Dukungan dan Tantangan Menuju Reforma Agraria Berkeadilan
FGD ini menjadi wadah penting untuk membahas isu krusial terkait kepemilikan tanah koperasi. Kehadiran perwakilan dari berbagai pihak, mulai dari akademisi, legislatif, hingga pemerintah, menunjukkan komitmen bersama untuk mencari solusi yang tepat.
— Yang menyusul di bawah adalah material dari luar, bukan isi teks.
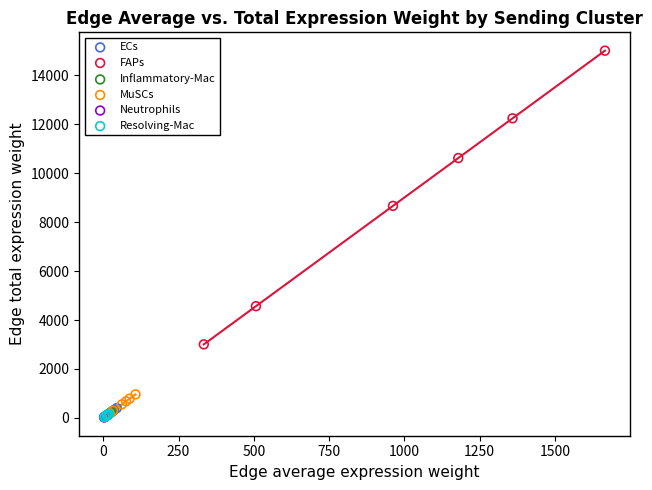

Which series has the largest Y range (max minus min)?

FAPs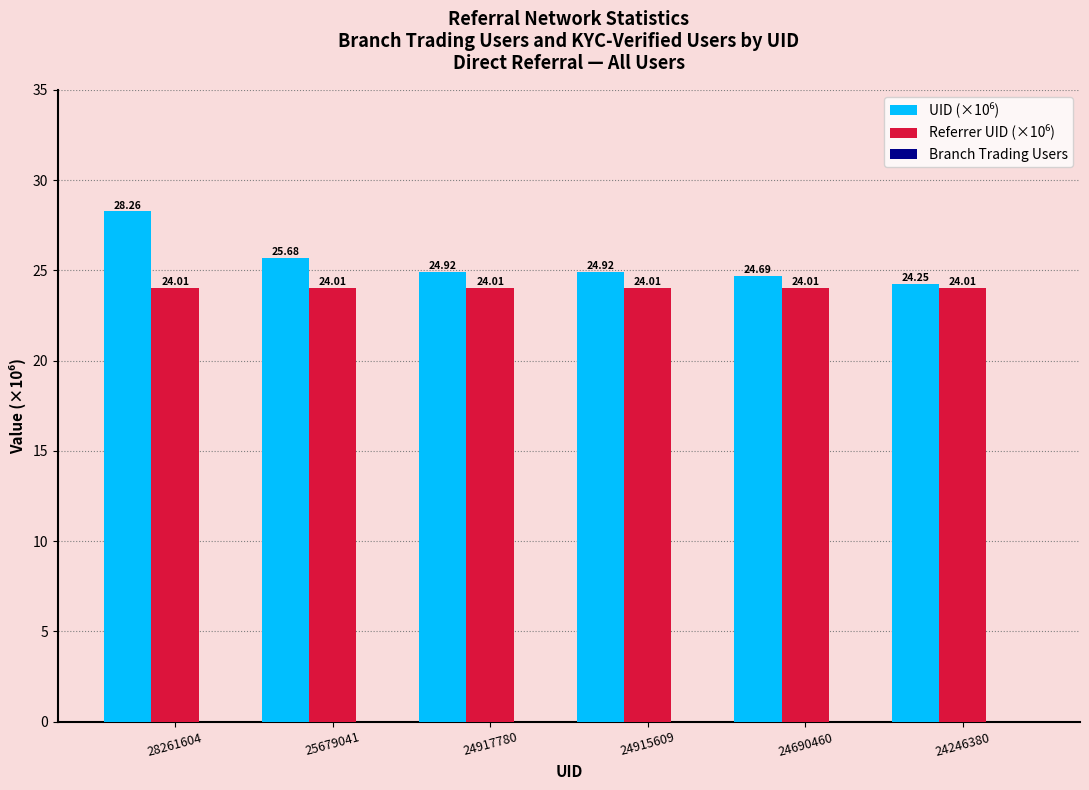

What is the spread (max minus min) of values at 25679041?

1.7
Dukungan terhadap pemberian hak milik tanah kepada koperasi muncul sebagai langkah nyata menuju reforma agraria yang berkeadilan dan berkelanjutan.
Namun, tantangannya terletak pada implementasi kebijakan tersebut. Perlu adanya pengaturan yang detail dan komprehensif untuk memastikan bahwa hak milik tanah bagi koperasi tidak disalahgunakan dan tidak menimbulkan konflik baru. Mekanisme pengawasan dan peralihan hak yang jelas dan transparan sangat penting untuk keberhasilan program ini. Dengan demikian, koperasi dapat menjalankan fungsinya secara optimal dan berkontribusi pada kesejahteraan anggota dan masyarakat luas.
Kesimpulannya, FGD ini menghasilkan konsensus penting terkait perlunya pengakuan hak milik tanah bagi koperasi di Indonesia. Langkah ini diharapkan dapat menjadi solusi struktural terhadap kemiskinan agraria dan mewujudkan reforma agraria yang berkeadilan dan berkelanjutan. Namun, keberhasilannya bergantung pada implementasi kebijakan yang tepat dan komprehensif, termasuk pengaturan yang jelas terkait pengawasan dan peralihan hak milik.